Dimana kondisi rakyat yang sedang kelimpungan mengatasi dampak domino kenaikan BBM, malah para petinggi negara termasuk ketua wakil rakyat malah sibuk mematut diri mencari pasangan kontestasi. Juga memake up diri agar nampak layak kembali mendapat kepecayaan rakyat. Melihat ini sepatutnya rakyat sadar, bahwa kondisi demikian adalah watak asli sistem demokrasi yang hanya melahirkan sosok pengabdi kursi bukan pelayan rakyat yang merasakan penderitaan mereka.

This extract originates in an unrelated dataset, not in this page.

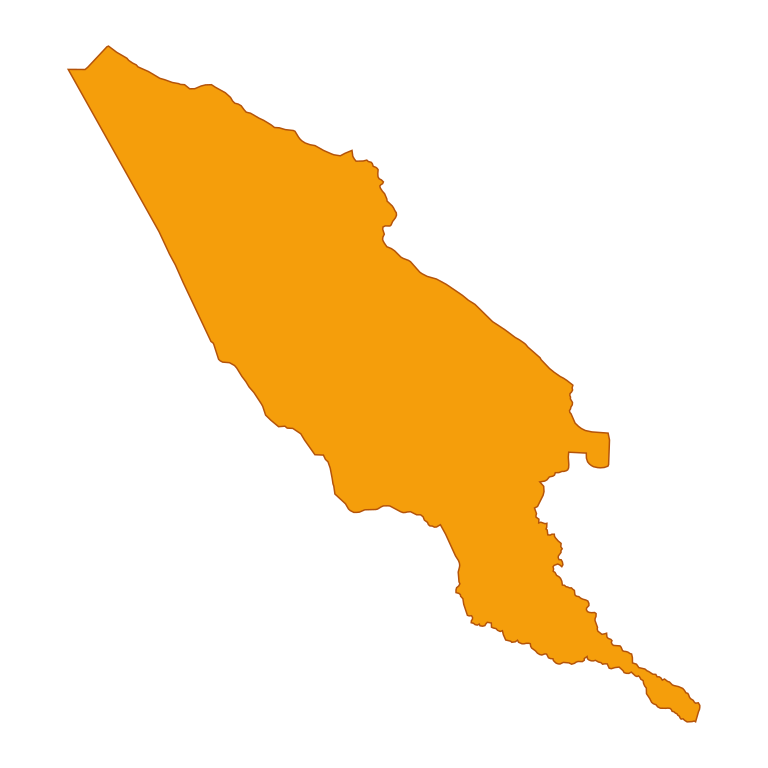 outline of Tigania West, Eastern, Kenya
{"feature_id": "3690345B31280493599010", "entity_name": "Tigania West", "entity_type": "district", "adm_level": 2, "iso_a3": "KEN", "parent_name": "Kenya", "parent_adm1": "Eastern", "projection": "mercator", "projection_center": [37.77, 0.171], "detail": "fine", "context": "isolated", "style": "filled", "palette": "amber", "viewbox_px": 768, "rotation_deg": 0, "n_neighbors": 0, "source": "geoboundaries", "source_scale": "gbopen_adm2", "svg_char_len": 6091}
<svg xmlns="http://www.w3.org/2000/svg" viewBox="0 0 768 768"><path d="M270.8,420.2L278.6,426.7L284.9,426.2L287.2,428.1L292.8,428.4L300.8,433.8L304.5,440.0L314.9,454.7L323.4,455.1L325.5,459.5L328.0,461.8L330.2,468.1L332.2,478.5L333.0,483.9L333.8,486.1L334.9,494.0L345.5,503.8L348.5,509.0L350.3,510.6L353.8,512.4L356.7,512.4L359.5,512.1L364.8,509.8L375.7,509.5L377.5,509.1L381.3,506.8L383.4,505.9L388.1,505.8L389.9,506.0L400.6,511.7L403.1,512.6L405.2,512.5L407.2,512.0L410.5,511.7L416.7,514.8L420.6,514.8L423.1,516.8L424.4,520.1L427.5,522.4L428.4,524.6L429.9,525.9L432.4,526.1L434.3,527.1L436.5,527.0L440.4,524.7L445.6,534.2L455.5,555.9L458.5,560.6L459.4,563.0L459.7,565.2L459.5,567.0L458.2,572.1L459.0,581.8L459.9,583.8L458.7,586.0L456.6,587.7L456.0,589.9L456.0,592.6L458.9,593.4L460.4,594.6L460.6,596.2L462.9,598.7L463.7,604.2L467.4,615.3L469.2,615.9L471.5,615.7L472.5,617.3L472.5,619.1L471.4,620.7L471.2,622.7L473.5,623.3L475.1,624.6L477.3,625.1L479.3,624.1L480.0,625.8L482.7,626.2L484.9,625.6L486.0,623.7L487.3,622.3L491.3,623.0L491.5,627.2L493.4,628.0L496.0,628.6L497.6,630.3L500.2,631.5L502.4,630.7L503.4,634.8L505.7,640.0L510.7,641.2L511.8,642.3L515.3,641.8L517.5,640.2L518.6,642.3L522.0,643.8L524.0,643.8L526.2,643.3L528.9,643.3L530.3,643.7L530.7,646.3L531.6,648.0L535.5,650.9L537.4,653.1L539.7,654.5L541.8,655.0L544.9,653.9L546.6,654.1L548.5,657.8L550.5,658.6L553.0,658.8L553.4,660.5L554.6,661.8L556.2,663.2L558.3,663.9L560.0,664.0L563.3,662.4L569.0,662.9L571.6,664.2L574.5,663.3L576.2,662.1L578.0,661.5L582.4,661.6L584.3,660.2L584.3,658.5L587.1,656.5L587.5,658.8L589.0,660.0L591.1,660.8L593.3,660.9L595.5,660.3L598.4,662.0L600.9,662.6L602.6,664.2L604.9,663.8L607.2,663.9L609.2,668.2L611.3,668.7L614.9,667.6L619.1,667.1L623.0,670.6L624.1,672.6L626.3,673.3L628.9,673.4L631.3,672.1L635.4,675.9L637.0,676.5L638.5,675.9L639.7,677.1L640.9,679.3L643.1,680.6L643.6,683.5L644.7,686.0L646.3,688.0L646.5,693.7L649.7,698.5L651.6,702.3L653.3,703.7L656.1,704.8L657.6,706.8L660.3,708.2L665.8,708.3L668.0,708.1L670.1,708.4L671.3,709.5L672.1,711.3L673.8,711.7L675.4,713.1L677.0,713.8L677.8,715.2L679.4,716.2L680.0,717.8L681.1,719.1L683.0,718.8L684.6,720.3L687.1,721.9L692.2,721.6L694.2,721.0L695.6,721.8L698.5,711.7L699.5,709.3L699.8,707.2L699.8,705.4L698.3,702.8L695.5,703.2L694.1,701.9L693.3,700.4L690.5,698.6L689.4,697.0L688.6,694.8L687.8,693.4L685.9,692.8L684.4,690.3L682.7,688.4L678.5,686.6L673.8,685.5L672.2,684.8L669.5,682.0L667.6,681.4L664.5,679.0L662.3,680.1L660.8,677.8L659.1,676.8L657.1,676.8L655.8,674.4L652.8,674.2L648.7,671.5L647.2,670.9L644.9,669.0L638.8,667.6L636.5,664.2L632.5,662.9L632.4,657.6L631.6,654.0L630.1,653.6L627.9,652.1L625.9,651.5L623.9,651.3L622.5,650.6L621.1,647.2L620.0,645.9L613.4,645.4L611.9,643.9L611.3,642.2L612.0,640.7L610.9,639.4L608.2,638.4L606.9,636.9L606.6,633.2L604.4,633.9L601.9,634.3L597.8,631.1L597.2,629.0L597.5,627.4L595.0,620.5L595.1,618.6L596.0,616.4L596.1,613.6L594.6,612.5L591.6,612.7L589.3,612.4L587.5,611.6L586.4,609.8L586.6,608.0L588.9,605.6L588.9,603.4L587.8,601.0L585.8,600.0L582.6,599.1L580.6,598.1L578.8,596.6L576.4,596.2L574.9,594.8L574.4,590.4L572.7,589.2L571.5,587.9L569.5,587.9L567.7,587.0L566.0,586.7L564.5,585.3L562.4,585.1L561.8,581.2L560.5,578.3L558.9,576.7L556.6,575.4L555.0,572.4L553.2,571.3L553.6,568.9L553.0,566.8L554.1,565.4L557.7,564.0L559.7,564.9L561.8,566.7L562.9,564.8L562.4,562.0L561.2,559.8L559.0,559.6L558.2,557.7L558.3,556.1L561.0,552.4L561.0,550.4L562.2,548.8L560.8,546.7L561.1,543.4L558.2,541.0L555.5,537.9L554.5,536.3L554.3,534.2L551.9,534.2L550.2,535.1L547.8,534.8L547.2,530.0L546.0,529.0L546.7,527.3L546.9,523.3L545.1,523.7L540.8,522.2L538.7,522.9L538.9,519.2L536.0,517.1L536.0,515.4L536.5,513.7L534.5,508.0L537.5,506.5L543.1,495.3L544.0,491.6L543.7,486.3L539.8,481.9L544.7,481.1L546.9,479.9L549.4,476.9L552.8,476.2L554.5,475.1L555.3,472.7L558.9,472.6L562.0,471.4L563.9,471.4L566.3,470.7L567.7,469.8L568.6,467.9L568.8,464.6L568.3,457.0L568.7,452.2L586.3,453.1L586.4,458.1L587.6,461.8L589.3,463.9L591.3,465.5L593.5,466.7L597.6,467.6L600.3,467.8L604.2,467.5L607.9,466.2L608.6,464.6L609.5,440.0L608.1,433.1L591.8,431.9L585.3,430.5L581.5,428.6L578.5,426.4L575.1,423.1L571.0,413.7L569.8,412.4L569.5,410.5L570.5,409.0L570.9,407.1L572.3,404.8L572.5,402.5L570.4,398.9L570.5,397.0L569.8,395.4L570.0,393.6L571.6,391.9L572.6,390.0L572.1,387.9L572.9,385.2L567.1,380.6L563.5,378.2L560.2,376.5L553.9,372.1L549.5,368.5L541.1,359.7L540.1,357.8L527.9,347.1L525.6,344.3L524.0,343.0L519.5,339.9L515.1,337.4L505.1,329.9L492.5,321.6L475.0,304.4L468.3,300.2L462.5,295.4L446.2,284.3L436.4,279.0L427.2,276.4L422.0,273.7L419.7,272.1L410.5,261.7L408.5,260.4L403.2,258.4L400.9,257.1L394.7,250.9L391.4,248.6L386.8,246.7L384.2,242.9L383.1,240.9L382.6,239.4L382.9,237.1L384.3,234.2L382.7,229.3L383.0,227.0L385.2,225.9L389.9,226.0L391.1,225.0L392.6,221.5L395.5,217.7L396.5,215.2L396.3,212.8L394.7,210.3L393.6,208.0L392.2,205.9L387.1,201.1L386.8,198.9L384.6,193.7L382.3,191.1L380.3,188.0L379.8,186.0L380.9,184.7L382.6,183.7L383.4,181.9L381.4,179.9L379.2,178.8L378.0,176.8L377.8,173.7L378.1,169.7L377.2,168.4L375.8,167.3L373.2,166.3L372.3,163.6L371.2,162.3L368.3,161.5L366.8,160.1L363.2,161.0L356.1,161.2L354.4,159.1L352.8,156.3L352.0,150.4L345.0,153.3L340.3,155.8L333.9,154.8L331.5,153.9L323.7,150.5L315.0,145.6L310.0,144.7L305.2,143.0L302.2,141.1L300.3,139.4L298.5,137.1L295.0,131.3L293.3,130.5L285.3,129.6L279.3,127.8L274.5,127.5L271.3,125.0L263.6,120.3L258.9,118.1L250.5,113.2L246.3,112.2L244.2,109.9L241.2,105.8L238.3,104.1L234.8,103.2L232.6,101.0L230.5,97.4L225.4,92.8L215.3,87.2L211.5,84.7L205.5,84.9L201.1,86.0L194.8,88.7L189.7,88.8L184.6,84.7L180.4,84.4L178.6,83.6L172.4,82.5L164.7,79.7L159.8,78.3L148.4,71.5L138.0,66.9L136.3,64.9L132.5,63.0L128.6,60.3L127.0,58.3L116.7,52.3L108.5,46.1L106.9,46.8L87.8,67.2L85.1,69.5L68.2,69.4L159.1,231.8L169.5,254.1L175.4,265.0L183.2,282.6L211.0,341.5L212.9,342.8L213.7,344.1L218.6,359.3L220.2,360.8L222.6,362.1L229.5,362.7L234.5,365.5L236.7,368.0L241.9,376.4L245.9,381.7L249.1,387.0L253.9,392.5L261.3,403.8L262.7,406.3L265.6,415.1L270.8,420.2Z" fill="#f59e0b" stroke="#b45309" stroke-width="1.5"/></svg>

Demokrasi sebagai pemerintahan dari rakyat, oleh rakyat dan untuk rakyat itu hanyalah utopia. Memang betul mereka dipilih oleh rakyat, dari rakyat, dan untuk rakyat. Tetapi jangan berharap mereka memperjuangkan kepentingan rakyat. Pemilu sebagai proses perubahan juga hanyalah utopia. Nyatanya, Pemilu sudah berlangsung berkali-kali, tetapi nasib rakyat tidak pernah berubah. Inilah realitas demokrasi dan Pemilu, yang ternyata hanyalah fatamorgana. Dari jauh tampak indah, ternyata setelah dekat, semuanya hampa.

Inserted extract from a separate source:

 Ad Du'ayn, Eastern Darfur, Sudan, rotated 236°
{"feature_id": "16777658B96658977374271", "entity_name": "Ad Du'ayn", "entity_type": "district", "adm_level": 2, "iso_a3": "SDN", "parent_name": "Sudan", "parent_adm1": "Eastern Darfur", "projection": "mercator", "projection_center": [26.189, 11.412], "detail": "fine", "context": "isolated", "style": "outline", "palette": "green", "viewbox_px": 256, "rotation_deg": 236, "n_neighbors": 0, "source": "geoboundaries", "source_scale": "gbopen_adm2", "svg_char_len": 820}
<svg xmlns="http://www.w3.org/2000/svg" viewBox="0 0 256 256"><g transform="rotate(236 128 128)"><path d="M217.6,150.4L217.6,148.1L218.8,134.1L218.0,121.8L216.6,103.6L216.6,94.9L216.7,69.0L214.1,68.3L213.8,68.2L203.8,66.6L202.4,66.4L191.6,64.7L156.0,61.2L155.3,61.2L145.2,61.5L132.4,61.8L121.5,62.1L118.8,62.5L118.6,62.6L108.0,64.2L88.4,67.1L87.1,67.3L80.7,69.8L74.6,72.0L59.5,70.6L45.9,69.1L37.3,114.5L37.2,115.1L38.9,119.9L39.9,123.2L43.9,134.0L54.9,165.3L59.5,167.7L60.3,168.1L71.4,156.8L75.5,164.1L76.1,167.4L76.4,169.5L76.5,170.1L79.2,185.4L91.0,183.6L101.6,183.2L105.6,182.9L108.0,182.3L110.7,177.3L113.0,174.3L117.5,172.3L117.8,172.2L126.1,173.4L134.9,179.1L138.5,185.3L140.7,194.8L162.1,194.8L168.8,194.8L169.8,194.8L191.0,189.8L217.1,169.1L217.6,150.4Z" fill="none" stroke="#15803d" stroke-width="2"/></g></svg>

Pemilu dalam sistem demokrasi sarat akan kepentingan politik, transaksi kepentingan dan lobi-lobi yang diupayakan mereka hanya umtuk mendapatkan kekuasaan. Modal politik yang besar yang diperlukan dalam pemilu seperti dalam masa kampaye merebut perhatian public, selain itu calon tersebut juga harus menarik perhartian partai politik dengan menyerahkan “Mahar”. Money politik yang selalu terjadi pada saat pemilu. Membuka celah untuk KKN (Korupsi, Kolusi dan Nepotisme) berkembang. Intinya rakyat didekati hanya pada saat pemilu saja dengan diberikan janji-janji politik, namun nihil dari realisasi.
Ummat butuh pemimpin dambaan yang peduli akan nasib rakyat, yang memperjuangan rakyat dan yang amanah dalam meriayah rakyatnya.
Dalam Islam, kepemimpinan merupakan amanah yang harus dijaga, tidak boleh dikhianati. Manakala seseorang terpilih menjadi pemimpin, sesungguhnya ada pertanggungjawaban besar menantinya kelak. Amanah kepemimpinan bisa jadi anugerah dan tempat meraih pahala ketika ditunaikan dengan sungguh-sungguh.
Namun sebaliknya, bisa jadi musibah dan tempat mendulang dosa ketika dilaksanakan dengan asal-asalan. Itulah sebab Islam tidak memandang berbeda antara definisi pemimpin dan penguasa. Keduanya merupakan jabatan kepemimpinan yang akan dimintai pertanggungjawaban oleh Allah Taala. Rasulullah saw. bersabda, “Setiap kalian adalah pemimpin dan setiap pemimpin akan dimintai pertanggungjawaban atas yang dipimpinnya.” (HR Bukhari dan Muslim). Wallahu’alam bissawab.